Exercise: If a line below contains the string "format", copy it out.

____ Record set

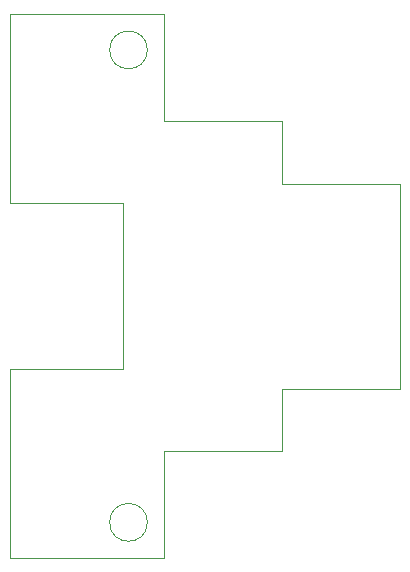
<source format=gm1>
G04 #@! TF.GenerationSoftware,KiCad,Pcbnew,(5.1.6-0-10_14)*
G04 #@! TF.CreationDate,2020-08-07T14:48:58+09:00*
G04 #@! TF.ProjectId,con_lid_1x8,636f6e5f-6c69-4645-9f31-78382e6b6963,rev?*
G04 #@! TF.SameCoordinates,Original*
G04 #@! TF.FileFunction,Profile,NP*
%FSLAX46Y46*%
G04 Gerber Fmt 4.6, Leading zero omitted, Abs format (unit mm)*
G04 Created by KiCad (PCBNEW (5.1.6-0-10_14)) date 2020-08-07 14:48:58*
%MOMM*%
%LPD*%
G01*
G04 APERTURE LIST*
G04 #@! TA.AperFunction,Profile*
%ADD10C,0.100000*%
G04 #@! TD*
G04 APERTURE END LIST*
D10*
X109000000Y-70000000D02*
X109000000Y-72000000D01*
X122000000Y-70000000D02*
X109000000Y-70000000D01*
X109000000Y-116000000D02*
X109000000Y-114000000D01*
X115000000Y-116000000D02*
X109000000Y-116000000D01*
X122000000Y-116000000D02*
X115000000Y-116000000D01*
X122000000Y-107000000D02*
X122000000Y-116000000D01*
X109000000Y-114000000D02*
X109000000Y-100000000D01*
X118500000Y-100000000D02*
X109000000Y-100000000D01*
X118500000Y-86000000D02*
X109000000Y-86000000D01*
X118500000Y-86000000D02*
X118500000Y-100000000D01*
X122000000Y-79000000D02*
X132000000Y-79000000D01*
X122000000Y-70000000D02*
X122000000Y-79000000D01*
X122000000Y-107000000D02*
X132000000Y-107000000D01*
X132000000Y-101675000D02*
X142000000Y-101675000D01*
X132000000Y-107000000D02*
X132000000Y-101675000D01*
X132000000Y-84325000D02*
X142000000Y-84325000D01*
X132000000Y-79000000D02*
X132000000Y-84325000D01*
X120600000Y-113000000D02*
G75*
G03*
X120600000Y-113000000I-1600000J0D01*
G01*
X120600000Y-73000000D02*
G75*
G03*
X120600000Y-73000000I-1600000J0D01*
G01*
X109000000Y-86000000D02*
X109000000Y-72000000D01*
X142000000Y-84325000D02*
X142000000Y-101675000D01*
M02*

</source>
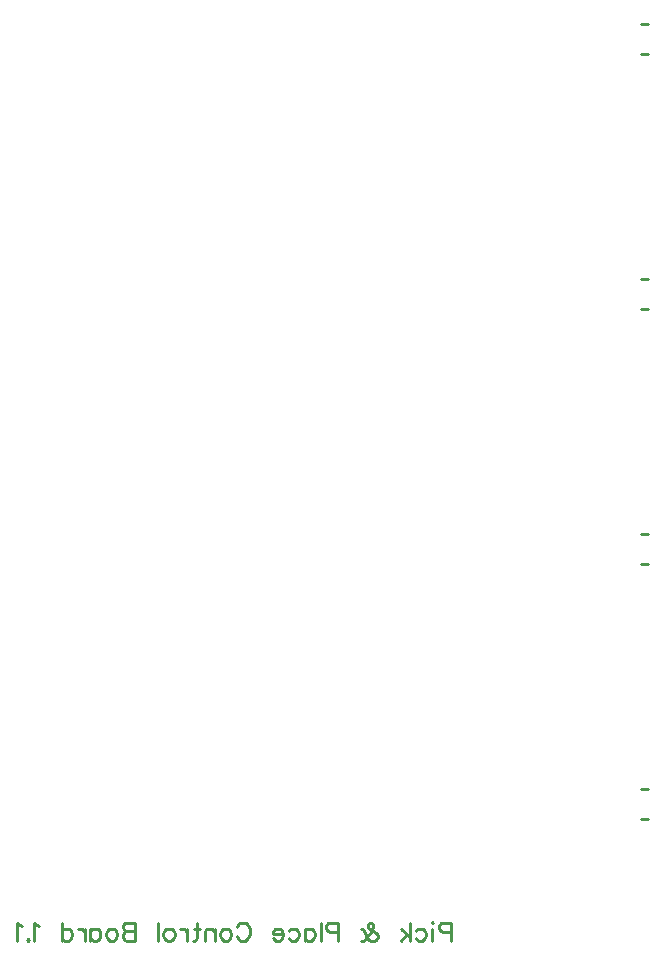
<source format=gbr>
G04 DipTrace Beta 2.3.5.2*
%INBottomSilk.gbr*%
%MOMM*%
%ADD10C,0.25*%
%ADD68C,0.235*%
%FSLAX53Y53*%
G04*
G71*
G90*
G75*
G01*
%LNBotSilk*%
%LPD*%
X74443Y87650D2*
D10*
X75042D1*
X74443Y90150D2*
X75042D1*
X74443Y22880D2*
X75042D1*
X74443Y25380D2*
X75042D1*
X74443Y44470D2*
X75042D1*
X74443Y46970D2*
X75042D1*
X74443Y66060D2*
X75042D1*
X74443Y68560D2*
X75042D1*
X58356Y13271D2*
D68*
X57699D1*
X57481Y13343D1*
X57407Y13417D1*
X57335Y13562D1*
Y13781D1*
X57407Y13926D1*
X57481Y14000D1*
X57699Y14073D1*
X58356D1*
Y12541D1*
X56864Y14073D2*
X56792Y14000D1*
X56718Y14073D1*
X56792Y14147D1*
X56864Y14073D1*
X56792Y13562D2*
Y12541D1*
X55371Y13343D2*
X55518Y13490D1*
X55664Y13562D1*
X55882D1*
X56028Y13490D1*
X56173Y13343D1*
X56247Y13124D1*
Y12979D1*
X56173Y12760D1*
X56028Y12616D1*
X55882Y12541D1*
X55664D1*
X55518Y12616D1*
X55371Y12760D1*
X54901Y14073D2*
Y12541D1*
X54171Y13562D2*
X54901Y12833D1*
X54609Y13124D2*
X54099Y12541D1*
X50762Y13562D2*
X50836D1*
X50909Y13488D1*
X50981Y13343D1*
X51128Y12979D1*
X51272Y12760D1*
X51417Y12614D1*
X51564Y12541D1*
X51855D1*
X52000Y12614D1*
X52074Y12688D1*
X52147Y12833D1*
Y12979D1*
X52074Y13124D1*
X52000Y13197D1*
X51491Y13488D1*
X51417Y13562D1*
X51345Y13707D1*
Y13854D1*
X51417Y13999D1*
X51564Y14071D1*
X51709Y13999D1*
X51783Y13854D1*
Y13707D1*
X51709Y13488D1*
X51564Y13271D1*
X51200Y12760D1*
X51053Y12614D1*
X50909Y12541D1*
X50762D1*
X48810Y13271D2*
X48153D1*
X47936Y13343D1*
X47862Y13417D1*
X47789Y13562D1*
Y13781D1*
X47862Y13926D1*
X47936Y14000D1*
X48153Y14073D1*
X48810D1*
Y12541D1*
X47319Y14073D2*
Y12541D1*
X45974Y13562D2*
Y12541D1*
Y13343D2*
X46119Y13490D1*
X46265Y13562D1*
X46482D1*
X46629Y13490D1*
X46774Y13343D1*
X46848Y13124D1*
Y12979D1*
X46774Y12760D1*
X46629Y12616D1*
X46482Y12541D1*
X46265D1*
X46119Y12616D1*
X45974Y12760D1*
X44627Y13343D2*
X44774Y13490D1*
X44920Y13562D1*
X45138D1*
X45284Y13490D1*
X45429Y13343D1*
X45503Y13124D1*
Y12979D1*
X45429Y12760D1*
X45284Y12616D1*
X45138Y12541D1*
X44920D1*
X44774Y12616D1*
X44627Y12760D1*
X44156Y13124D2*
X43282D1*
Y13271D1*
X43355Y13417D1*
X43427Y13490D1*
X43574Y13562D1*
X43793D1*
X43937Y13490D1*
X44084Y13343D1*
X44156Y13124D1*
Y12979D1*
X44084Y12760D1*
X43937Y12616D1*
X43793Y12541D1*
X43574D1*
X43427Y12616D1*
X43282Y12760D1*
X40237Y13709D2*
X40309Y13854D1*
X40456Y14000D1*
X40601Y14073D1*
X40892D1*
X41039Y14000D1*
X41184Y13854D1*
X41258Y13709D1*
X41330Y13490D1*
Y13124D1*
X41258Y12907D1*
X41184Y12760D1*
X41039Y12616D1*
X40892Y12541D1*
X40601D1*
X40456Y12616D1*
X40309Y12760D1*
X40237Y12907D1*
X39402Y13562D2*
X39547Y13490D1*
X39694Y13343D1*
X39766Y13124D1*
Y12979D1*
X39694Y12760D1*
X39547Y12616D1*
X39402Y12541D1*
X39183D1*
X39037Y12616D1*
X38892Y12760D1*
X38818Y12979D1*
Y13124D1*
X38892Y13343D1*
X39037Y13490D1*
X39183Y13562D1*
X39402D1*
X38347D2*
Y12541D1*
Y13271D2*
X38128Y13490D1*
X37982Y13562D1*
X37764D1*
X37618Y13490D1*
X37545Y13271D1*
Y12541D1*
X36856Y14073D2*
Y12833D1*
X36783Y12616D1*
X36637Y12541D1*
X36492D1*
X37075Y13562D2*
X36564D1*
X36021D2*
Y12541D1*
Y13124D2*
X35947Y13343D1*
X35802Y13490D1*
X35656Y13562D1*
X35437D1*
X34602D2*
X34747Y13490D1*
X34894Y13343D1*
X34966Y13124D1*
Y12979D1*
X34894Y12760D1*
X34747Y12616D1*
X34602Y12541D1*
X34383D1*
X34237Y12616D1*
X34092Y12760D1*
X34018Y12979D1*
Y13124D1*
X34092Y13343D1*
X34237Y13490D1*
X34383Y13562D1*
X34602D1*
X33547Y14073D2*
Y12541D1*
X31595Y14073D2*
Y12541D1*
X30938D1*
X30719Y12616D1*
X30647Y12688D1*
X30574Y12833D1*
Y13052D1*
X30647Y13198D1*
X30719Y13271D1*
X30938Y13343D1*
X30719Y13417D1*
X30647Y13490D1*
X30574Y13635D1*
Y13781D1*
X30647Y13926D1*
X30719Y14000D1*
X30938Y14073D1*
X31595D1*
Y13343D2*
X30938D1*
X29740Y13562D2*
X29885Y13490D1*
X30031Y13343D1*
X30104Y13124D1*
Y12979D1*
X30031Y12760D1*
X29885Y12616D1*
X29740Y12541D1*
X29521D1*
X29374Y12616D1*
X29229Y12760D1*
X29155Y12979D1*
Y13124D1*
X29229Y13343D1*
X29374Y13490D1*
X29521Y13562D1*
X29740D1*
X27810D2*
Y12541D1*
Y13343D2*
X27955Y13490D1*
X28102Y13562D1*
X28319D1*
X28466Y13490D1*
X28611Y13343D1*
X28685Y13124D1*
Y12979D1*
X28611Y12760D1*
X28466Y12616D1*
X28319Y12541D1*
X28102D1*
X27955Y12616D1*
X27810Y12760D1*
X27340Y13562D2*
Y12541D1*
Y13124D2*
X27266Y13343D1*
X27121Y13490D1*
X26974Y13562D1*
X26755D1*
X25410Y14073D2*
Y12541D1*
Y13343D2*
X25555Y13490D1*
X25702Y13562D1*
X25921D1*
X26066Y13490D1*
X26212Y13343D1*
X26285Y13124D1*
Y12979D1*
X26212Y12760D1*
X26066Y12616D1*
X25921Y12541D1*
X25702D1*
X25555Y12616D1*
X25410Y12760D1*
X23458Y13780D2*
X23312Y13854D1*
X23093Y14071D1*
Y12541D1*
X22550Y12688D2*
X22622Y12614D1*
X22550Y12541D1*
X22476Y12614D1*
X22550Y12688D1*
X22005Y13780D2*
X21859Y13854D1*
X21640Y14071D1*
Y12541D1*
M02*

</source>
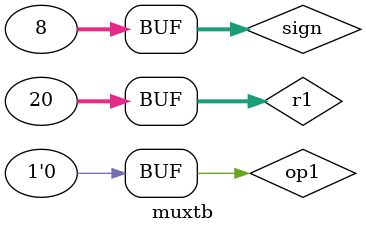
<source format=v>
module muxtb;

reg [31:0] r1;
reg [31:0] sign;
reg op1;
wire [31:0] res;

mux muxtest(r1, sign, op1, res);

initial begin
	$monitor($time, ": rs1 = %d, sign = %d, op1 = %d, result = %d", r1, sign, op1, res);
	r1 = 7'd10;
	sign = 32'd50;
	op1 = 1;
	#10;
	r1 = 7'd20;
	sign = 32'd8;
	op1 = 0;
end

endmodule
</source>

________

Output for this task:
<source format=gm1>
G04 Gerber Fmt 4.6, Leading zero omitted, Abs format (unit mm)*
<source format=gbr>
<source format=v>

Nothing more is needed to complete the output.